Masyarakat Tuna Rungu Kesehatan Mental dan Hambatan untuk Perawatan

Orang Tuna Rungu Menghadapi Tantangan Utama Mengakses Layanan Kesehatan Mental

Komunitas tuna rungu berjuang setiap hari dengan stigma, prasangka, dan komunikasi, tetapi itu tidak semua: penelitian medis telah menemukan bahwa orang tuli menderita masalah kesehatan mental sekitar dua kali lipat tingkat populasi umum, dan juga memiliki masalah nyata dalam mengakses layanan kesehatan mental yang dibutuhkan. .

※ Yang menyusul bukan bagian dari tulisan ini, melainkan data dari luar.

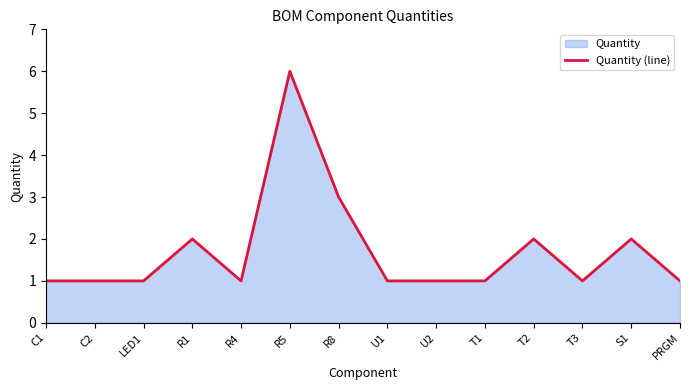

Count the values in the range 1 to 2.

12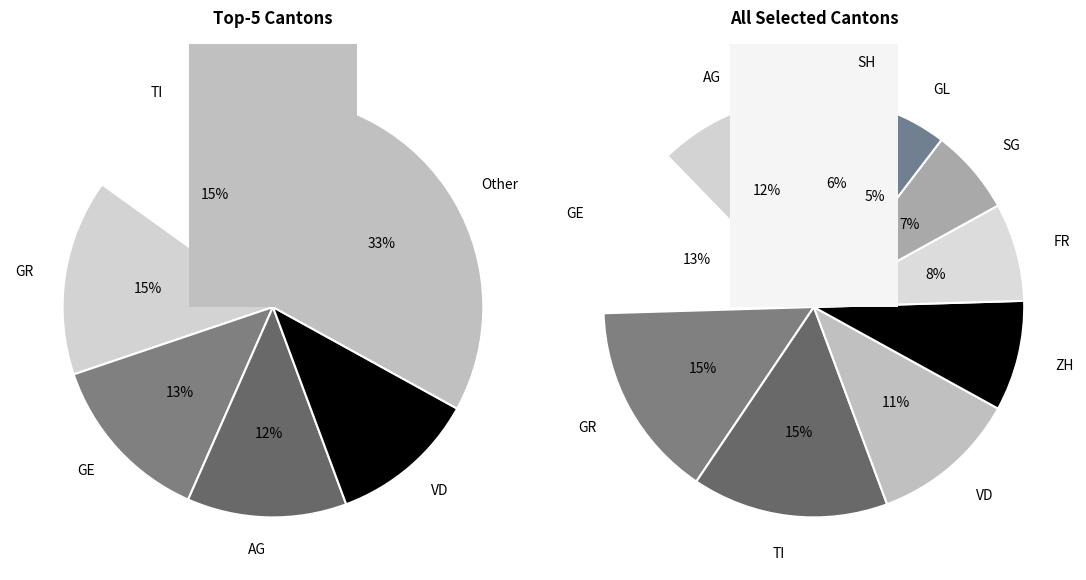

Which series changed the most between 8 and 27?

ZH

Masalah kesehatan mental umum dalam komunitas tuna rungu termasuk depresi, kecemasan dan penyakit berat seperti gangguan bipolar dan skizofrenia .

Penyakit mental diperparah dalam komunitas tuna rungu oleh kesulitan berkomunikasi dengan penyedia layanan - peneliti telah menemukan bahwa membaca bibir tidak memadai, juru bahasa yang tahu bahasa isyarat langka, dan banyak alat diagnostik bergantung pada pengetahuan yang tidak umum di antara mereka yang tuli .

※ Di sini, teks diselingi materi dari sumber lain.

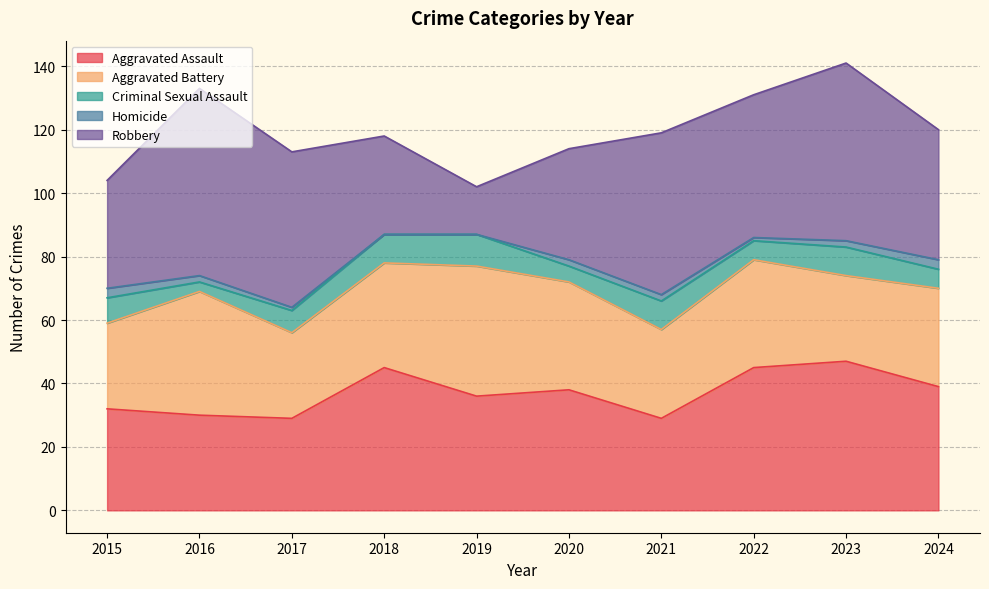

The value of Aggravated Assault at 2016 is 30. True or false?

True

Kesehatan Mental di Komunitas Tuna Rungu

Banyak orang mengalami gangguan pendengaran - antara 15% dan 26% dari populasi, menurut satu penelitian. Tapi itu masalah yang berbeda untuk menjadi tuli, terutama jika Anda menjadi tuli sebelum Anda memiliki kesempatan untuk belajar bahasa lisan. Sekitar tujuh dari setiap 10.000 orang masuk dalam kategori ini, dan kebanyakan menganggap diri mereka sebagai minoritas budaya yang menggunakan bahasa isyarat alih-alih bahasa lisan.

Perjuangan untuk berfungsi di dunia pendengaran dapat menyebabkan masalah kesehatan mental. Dalam satu penelitian yang melibatkan orang yang mengalami gangguan pendengaran, sekitar 41% mengatakan mereka percaya bahwa masalah komunikasi ditambah dengan tekanan keluarga dan prasangka secara keseluruhan dapat menyebabkan atau berkontribusi terhadap depresi bunuh diri, penyalahgunaan zat atau perilaku kekerasan dalam beberapa kasus.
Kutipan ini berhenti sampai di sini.